I am studying Brownian Motion from Durrett's Probability: Theory and Examples.
In Theorem 7.2.9, Durrett claimed that one-dimensional Brownian motion is recurrent. The complete statement of the theorem is:
Let $B_t$ be a one-dimensional Brownian motion and let $A = \cap_n\{B_t = 0$ for some $t \geq n\}$. Then $P_x(A) = 1$ for all $x$.
The reason is because with probability $1$, $\lim \sup_{t \rightarrow \infty} B_t/\sqrt{t} = \infty$ and $\lim \inf_{t \rightarrow \infty} B_t/\sqrt{t} = -\infty$ for any one dimensional Brownian motion $B_t$ starting at $0$, the translation invariance property, and the continuity of Brownian paths.
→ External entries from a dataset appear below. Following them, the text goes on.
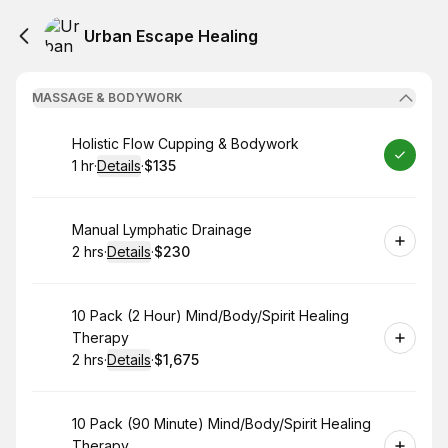
Urban Escape Healing
MASSAGE & BODYWORK
Book
Holistic Flow Cupping & Bodywork
1 hr
·
Details
·
$135
.
Duration
.
:
Price
:
Book
Manual Lymphatic Drainage
2 hrs
·
Details
·
$230
.
Duration
:
.
Price
:
Book
10 Pack (2 Hour) Mind/Body/Spirit Healing
Therapy
2 hrs
·
Details
·
$1,675
.
Duration
:
.
Price
:
Book
10 Pack (90 Minute) Mind/Body/Spirit Healing
Therapy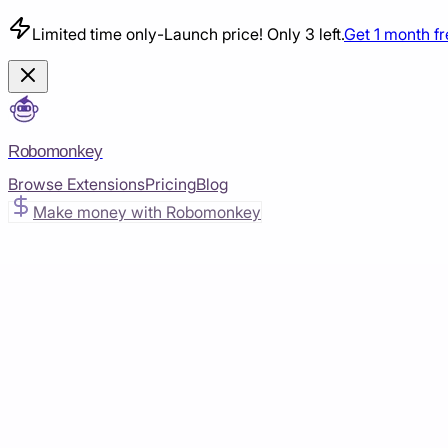
Limited time only
-
Launch price! Only 3 left.
Get 1 month f
Robomonkey
Browse Extensions
Pricing
Blog
Make money with Robomonkey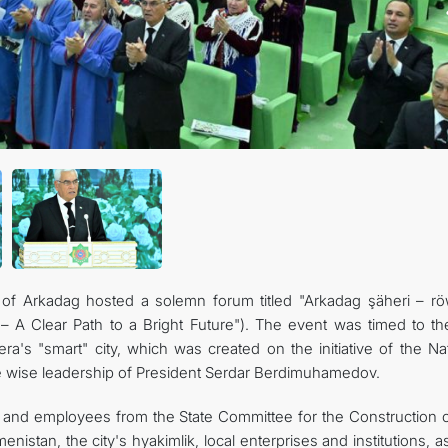
) of Arkadag hosted a solemn forum titled "Arkadag şäheri – r
 – A Clear Path to a Bright Future"). The event was timed to th
a's "smart" city, which was created on the initiative of the Nat
 wise leadership of President Serdar Berdimuhamedov.
nd employees from the State Committee for the Construction o
istan, the city's hyakimlik, local enterprises and institutions, a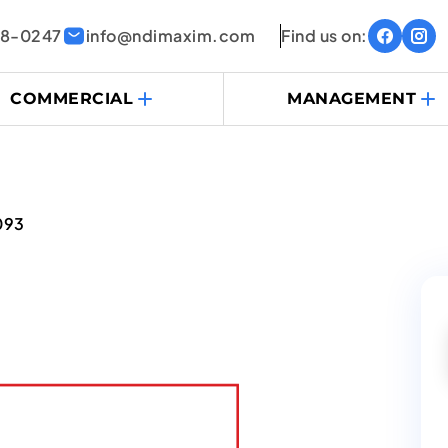
38-0247
info@ndimaxim.com
Find us on:
COMMERCIAL
MANAGEMENT
093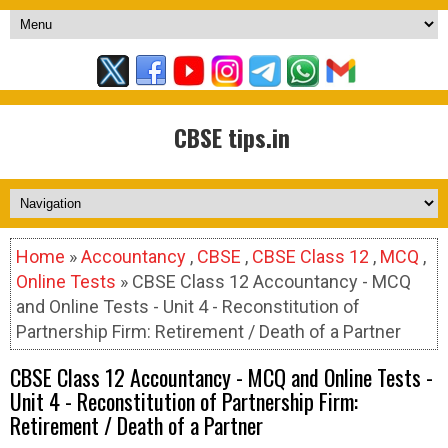
CBSE tips.in
Home
»
Accountancy
,
CBSE
,
CBSE Class 12
,
MCQ
,
Online Tests
» CBSE Class 12 Accountancy - MCQ
and Online Tests - Unit 4 - Reconstitution of
Partnership Firm: Retirement / Death of a Partner
CBSE Class 12 Accountancy - MCQ and Online Tests -
Unit 4 - Reconstitution of Partnership Firm:
Retirement / Death of a Partner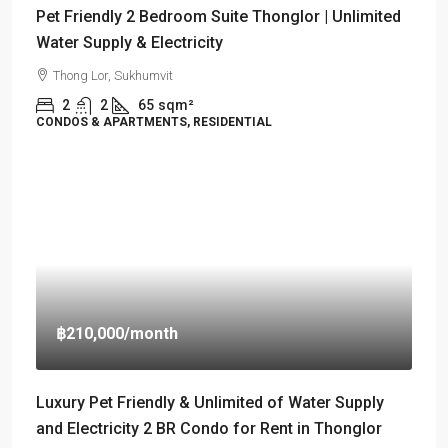
Pet Friendly 2 Bedroom Suite Thonglor | Unlimited
Water Supply & Electricity
Thong Lor, Sukhumvit
2
2
65
sqm²
CONDOS & APARTMENTS, RESIDENTIAL
฿210,000
/month
Luxury Pet Friendly & Unlimited of Water Supply
and Electricity 2 BR Condo for Rent in Thonglor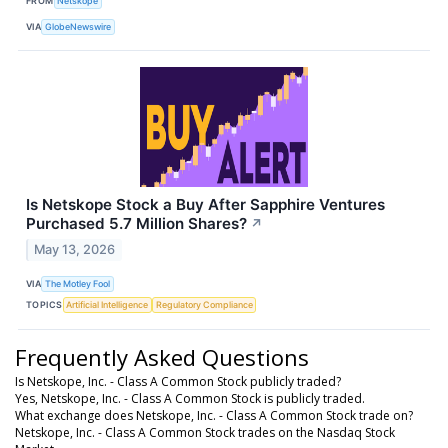
FROM
Netskope
VIA
GlobeNewswire
Is Netskope Stock a Buy After Sapphire Ventures
Purchased 5.7 Million Shares?
↗
May 13, 2026
VIA
The Motley Fool
TOPICS
Artificial Intelligence
Regulatory Compliance
Frequently Asked Questions
Is Netskope, Inc. - Class A Common Stock publicly traded?
Yes, Netskope, Inc. - Class A Common Stock is publicly traded.
What exchange does Netskope, Inc. - Class A Common Stock trade on?
Netskope, Inc. - Class A Common Stock trades on the Nasdaq Stock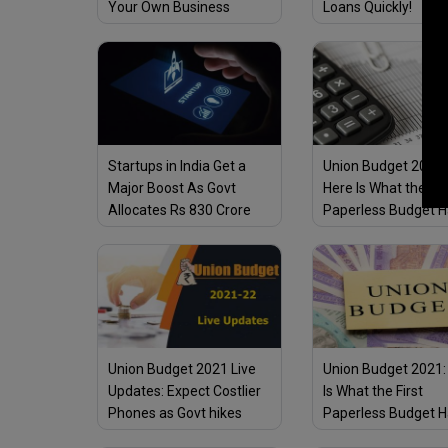
Your Own Business
Loans Quickly!
Startups in India Get a
Union Budget 2021-
Major Boost As Govt
Here Is What the Fir
Allocates Rs 830 Crore
Paperless Budget H
for Fund of Funds for
Store for Business 
Startups in Union Budget
Ups
2021–22
Union Budget 2021 Live
Union Budget 2021:
Updates: Expect Costlier
Is What the First
Phones as Govt hikes
Paperless Budget H
customs duty on parts
Store for the MSME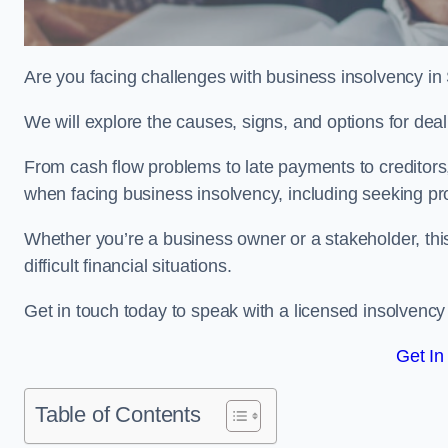
Are you facing challenges with business insolvency in
We will explore the causes, signs, and options for dea
From cash flow problems to late payments to creditors, w
when facing business insolvency, including seeking pro
Whether you’re a business owner or a stakeholder, this
difficult financial situations.
Get in touch today to speak with a licensed insolvency 
Get In
Table of Contents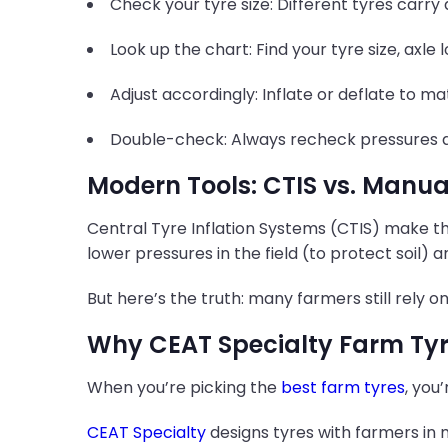
Check your tyre size: Different tyres carry
Look up the chart: Find your tyre size, axle 
Adjust accordingly: Inflate or deflate to
Double-check: Always recheck pressures ac
Modern Tools: CTIS vs. Manu
Central Tyre Inflation Systems (CTIS) make t
lower pressures in the field (to protect soil) 
But here’s the truth: many farmers still rely
Why CEAT Specialty Farm Tyr
When you’re picking the
best farm tyres
, you
CEAT Specialty
designs tyres with farmers in m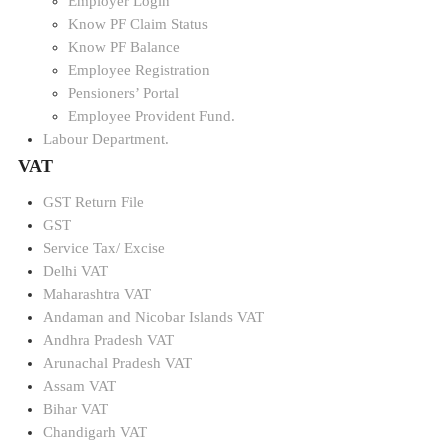
Employer Login
Know PF Claim Status
Know PF Balance
Employee Registration
Pensioners’ Portal
Employee Provident Fund.
Labour Department.
VAT
GST Return File
GST
Service Tax/ Excise
Delhi VAT
Maharashtra VAT
Andaman and Nicobar Islands VAT
Andhra Pradesh VAT
Arunachal Pradesh VAT
Assam VAT
Bihar VAT
Chandigarh VAT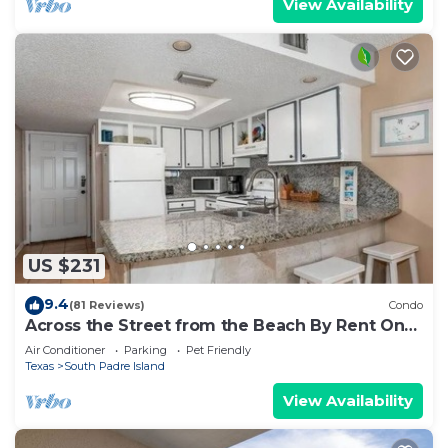
View Availability
US $231
9.4
(81 Reviews)
Condo
Across the Street from the Beach By Rent On
Padre
Air Conditioner
Parking
Pet Friendly
Texas
South Padre Island
View Availability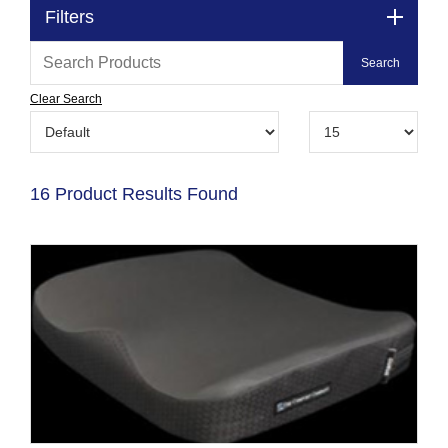
Filters
Clear Search
16 Product Results Found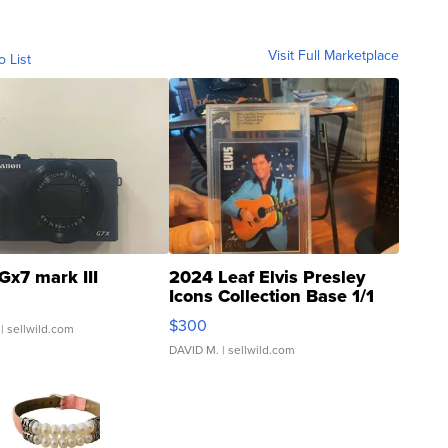
Visit Full Marketplace
o List
Gx7 mark III
2024 Leaf Elvis Presley
Icons Collection Base 1/1
SSP Clear ...
$300
| sellwild.com
DAVID M.
| sellwild.com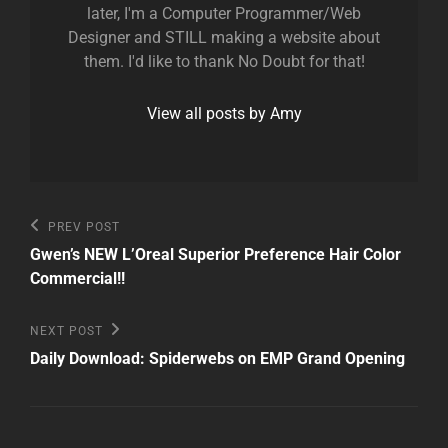
later, I'm a Computer Programmer/Web
Designer and STILL making a website about
them. I'd like to thank No Doubt for that!
View all posts by Amy
Post
Previous
PREV POST
Post
navigation
Gwen’s NEW L’Oreal Superior Preference Hair Color
Commercial!!
Next
NEXT POST
Post
Daily Download: Spiderwebs on EMP Grand Opening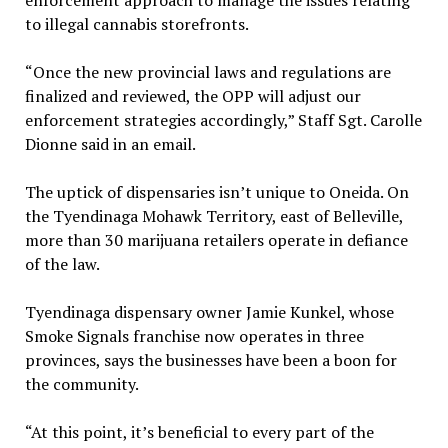
to illegal cannabis storefronts.
“Once the new provincial laws and regulations are
finalized and reviewed, the OPP will adjust our
enforcement strategies accordingly,” Staff Sgt. Carolle
Dionne said in an email.
The uptick of dispensaries isn’t unique to Oneida. On
the Tyendinaga Mohawk Territory, east of Belleville,
more than 30 marijuana retailers operate in defiance
of the law.
Tyendinaga dispensary owner Jamie Kunkel, whose
Smoke Signals franchise now operates in three
provinces, says the businesses have been a boon for
the community.
“At this point, it’s beneficial to every part of the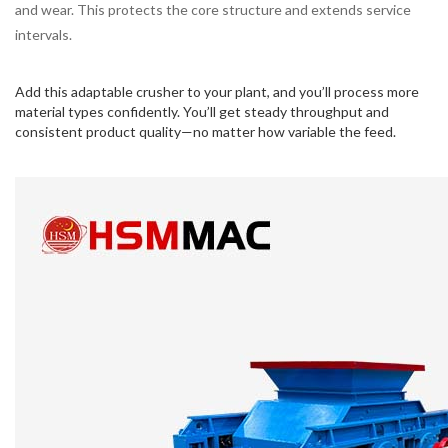
and wear. This protects the core structure and extends service
intervals.
Add this adaptable crusher to your plant, and you’ll process more
material types confidently. You’ll get steady throughput and
consistent product quality—no matter how variable the feed.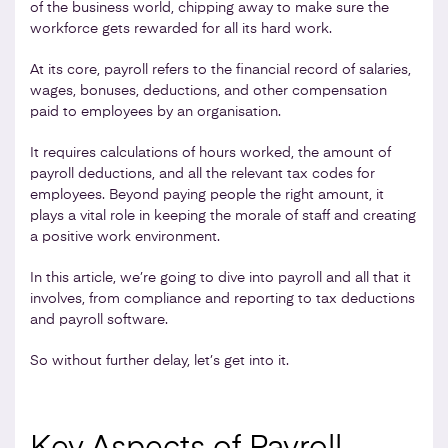
of the business world, chipping away to make sure the
workforce gets rewarded for all its hard work.
At its core, payroll refers to the financial record of salaries,
wages, bonuses, deductions, and other compensation
paid to employees by an organisation.
It requires calculations of hours worked, the amount of
payroll deductions, and all the relevant tax codes for
employees. Beyond paying people the right amount, it
plays a vital role in keeping the morale of staff and creating
a positive work environment.
In this article, we’re going to dive into payroll and all that it
involves, from compliance and reporting to tax deductions
and payroll software.
So without further delay, let’s get into it.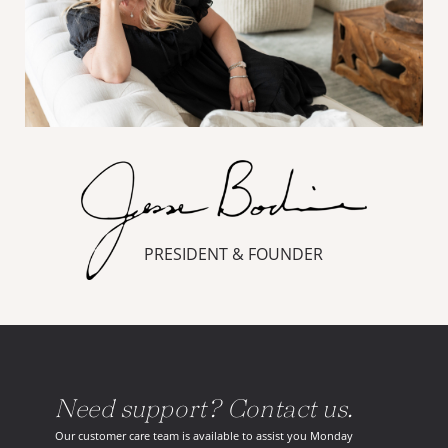
PRESIDENT & FOUNDER
Need support? Contact us.
Our customer care team is available to assist you Monday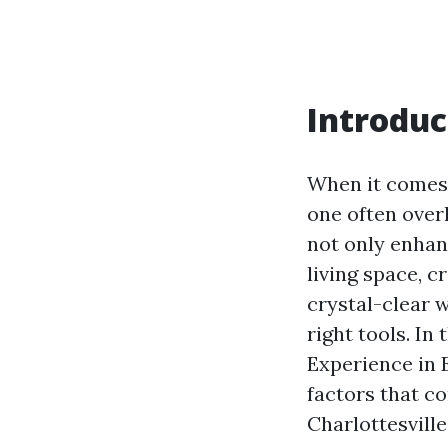
Introduc
When it comes 
one often over
not only enhanc
living space, 
crystal-clear w
right tools. In
Experience in 
factors that c
Charlottesville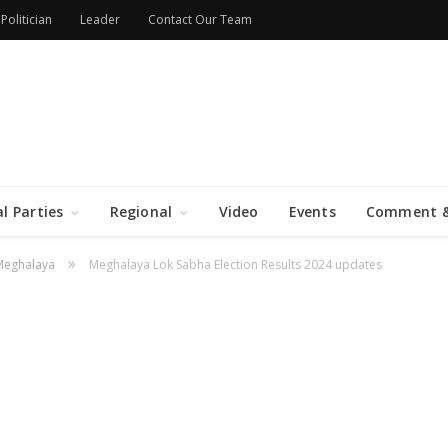
Politician
Leader
Contact Our Team
al Parties
Regional
Video
Events
Comment &
»
Meghalaya
Meghalaya Lok Sabha Election Results 2024 updates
I can understand the translation invariance property part; its role is to offset the $x$ in $P_x(A)$ (please correct me if I'm wrong), but the remaining part does not seem very obvious to me.
Question: Why does $\lim \sup_{t \rightarrow \infty} B_t/\sqrt{t} = \infty$, $\lim \inf_{t \rightarrow \infty} B_t/\sqrt{t} = -\infty$, and continuity implies $P_x(A) = 1$ for all $x$?